Khandwala Yash S, Serrano Fernando, Eisenberg Michael L
Department of Urology, Stanford University School of Medicine, Stanford, CA, United States; University of California San Diego School of Medicine, La Jolla, CA, United States.
Department of Urology, Stanford University School of Medicine, Stanford, CA, United States.
Scand J Pain. 2017 Oct;17:403-407. doi: 10.1016/j.sjpain.2017.10.002. Epub 2017 Nov 7.
Chronic scrotal pain is a common yet poorly understood urologic disease. Current treatment paradigms are sub-optimal and include anti-inflammatory drugs and opioids as well as invasive surgical management such as microdenervation of the spermatic cord. In this study, the efficacy of external vibratory stimulation (EVS) was evaluated as an alternative treatment option for idiopathic scrotal pain.
Ten consecutive patients presenting to an academic urology clinic between December 2016 and April 2017 with scrotal pain were prospectively enrolled. After a comprehensive history and physical exam, patients were presented with and oriented to a spherical vibratory device that they were instructed to use topically each day for four weeks. Average and maximum pain severity, frequency, and bother scores were tracked at 2-week intervals using a visual analog scale (0-10) via survey. Descriptive statistics facilitated interpretation of individual changes in pain.
Nine men, with a median age of 46 years, completed at least 2 weeks of the study intervention. 78% (7/9) of men achieved some improvement in daily scrotal pain levels. Overall, average pain decreased from 4.9 to 2.7 (p=0.009) while maximum pain severity decreased from 6.3 to 4.0 (p=0.013). The frequency of pain also decreased for 55.6% (5/9) of men. No severe side effects were noted by any of the participants though several patients reported mild paresthesia only during application of the device. The majority of men expressed interest in continuing treatment after conclusion of the study.
External vibratory stimulation has been suggested as a promising non-invasive tool to alleviate chronic pain. As a proof-of-concept, we implemented EVS to treat men with idiopathic orchialgia. The majority of patients noted benefit in both severity and frequency of pain. Given its low risk profile, EVS deserves further evaluation and inclusion in treatment guidelines as a promising experimental therapy for a disease with few conservative treatment options available to providers.
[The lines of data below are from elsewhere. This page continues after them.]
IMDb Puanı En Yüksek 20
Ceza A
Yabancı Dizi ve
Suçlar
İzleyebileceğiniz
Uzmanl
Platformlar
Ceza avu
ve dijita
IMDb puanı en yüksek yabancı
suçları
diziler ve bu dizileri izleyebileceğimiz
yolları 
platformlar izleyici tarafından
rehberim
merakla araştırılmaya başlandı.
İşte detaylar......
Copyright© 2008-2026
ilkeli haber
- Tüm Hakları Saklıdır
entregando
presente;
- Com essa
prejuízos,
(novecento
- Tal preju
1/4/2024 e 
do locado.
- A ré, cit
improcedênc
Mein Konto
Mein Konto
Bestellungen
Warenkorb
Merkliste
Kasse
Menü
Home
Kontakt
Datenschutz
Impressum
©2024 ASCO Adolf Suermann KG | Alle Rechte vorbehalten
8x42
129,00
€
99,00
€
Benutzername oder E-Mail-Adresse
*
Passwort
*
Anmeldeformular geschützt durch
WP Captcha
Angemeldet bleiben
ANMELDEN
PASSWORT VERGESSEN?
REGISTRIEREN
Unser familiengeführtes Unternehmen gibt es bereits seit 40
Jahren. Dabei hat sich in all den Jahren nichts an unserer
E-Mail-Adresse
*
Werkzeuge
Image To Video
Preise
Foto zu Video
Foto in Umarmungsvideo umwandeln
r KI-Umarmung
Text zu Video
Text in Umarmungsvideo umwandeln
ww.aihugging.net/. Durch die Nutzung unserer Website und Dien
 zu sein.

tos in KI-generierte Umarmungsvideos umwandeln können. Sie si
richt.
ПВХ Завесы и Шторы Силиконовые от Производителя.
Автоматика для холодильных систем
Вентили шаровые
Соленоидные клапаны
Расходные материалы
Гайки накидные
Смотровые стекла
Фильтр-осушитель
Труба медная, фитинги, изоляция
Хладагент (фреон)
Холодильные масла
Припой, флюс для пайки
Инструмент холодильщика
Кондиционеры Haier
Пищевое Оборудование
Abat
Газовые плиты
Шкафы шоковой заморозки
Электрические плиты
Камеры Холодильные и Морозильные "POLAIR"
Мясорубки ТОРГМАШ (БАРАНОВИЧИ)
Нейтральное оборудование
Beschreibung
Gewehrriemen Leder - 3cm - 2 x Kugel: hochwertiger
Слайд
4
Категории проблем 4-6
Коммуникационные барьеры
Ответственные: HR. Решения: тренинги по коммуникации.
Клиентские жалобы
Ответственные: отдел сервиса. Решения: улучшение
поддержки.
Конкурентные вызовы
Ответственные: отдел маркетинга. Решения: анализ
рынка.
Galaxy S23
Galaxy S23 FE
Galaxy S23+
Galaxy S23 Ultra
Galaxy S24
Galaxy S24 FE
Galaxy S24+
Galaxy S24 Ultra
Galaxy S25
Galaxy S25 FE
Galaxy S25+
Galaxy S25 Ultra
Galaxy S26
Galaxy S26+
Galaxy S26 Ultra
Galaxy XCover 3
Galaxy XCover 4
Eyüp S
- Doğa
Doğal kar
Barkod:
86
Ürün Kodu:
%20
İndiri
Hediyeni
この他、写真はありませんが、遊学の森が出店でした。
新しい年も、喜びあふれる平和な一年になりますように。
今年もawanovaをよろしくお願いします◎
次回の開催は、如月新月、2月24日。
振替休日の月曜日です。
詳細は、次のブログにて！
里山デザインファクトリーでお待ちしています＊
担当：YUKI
In this longitudinal study, external vibratory stimulation was found to decrease chronic scrotal pain without any adverse effects. The use of this non-invasive, non-pharmaceutical therapy to treat chronic scrotal pain has the potential to decrease physician and patient dependence on surgical procedures and opioid prescriptions. Future randomized, double blind clinical trials with a placebo arm are required to corroborate these findings and establish the true efficacy of EVS.
慢性阴囊疼痛是一种常见但了解不足的泌尿系统疾病。目前的治疗模式并不理想,包括使用抗炎药、阿片类药物以及诸如精索显微去神经术等侵入性手术治疗。在本研究中,评估了外部振动刺激(EVS)作为特发性阴囊疼痛替代治疗方案的疗效。
前瞻性纳入了2016年12月至2017年4月间连续10名到一家学术性泌尿外科诊所就诊的阴囊疼痛患者。在进行全面的病史和体格检查后,向患者展示并介绍了一个球形振动装置,并指导他们每天局部使用该装置,为期四周。通过问卷调查,每两周使用视觉模拟量表(0 - 10)跟踪平均和最大疼痛严重程度、疼痛频率及困扰评分。描述性统计有助于解读疼痛的个体变化。
9名男性完成了至少2周的研究干预,中位年龄为46岁。78%(7/9)的男性阴囊每日疼痛水平有一定改善。总体而言,平均疼痛从4.9降至2.7(p = 0.009),最大疼痛严重程度从6.3降至4.0(p = 0.013)。55.6%(5/9)的男性疼痛频率也有所下降。没有参与者出现严重副作用,不过有几名患者仅在使用该装置时报告有轻微的感觉异常。大多数男性表示在研究结束后有继续治疗的意愿。
外部振动刺激已被认为是一种有前景的缓解慢性疼痛的非侵入性工具。作为概念验证,我们采用EVS治疗特发性睾丸疼痛男性患者。大多数患者在疼痛严重程度和频率方面均有改善。鉴于其低风险特征,EVS值得进一步评估,并作为一种有前景的实验性疗法纳入治疗指南,因为对于临床医生而言,针对该疾病可供选择的保守治疗方法很少。
在这项纵向研究中,发现外部振动刺激可减轻慢性阴囊疼痛且无任何不良反应。使用这种非侵入性、非药物疗法治疗慢性阴囊疼痛有可能减少医生和患者对手术及阿片类药物处方的依赖。未来需要进行有安慰剂对照的随机双盲临床试验来证实这些发现,并确定EVS的真正疗效。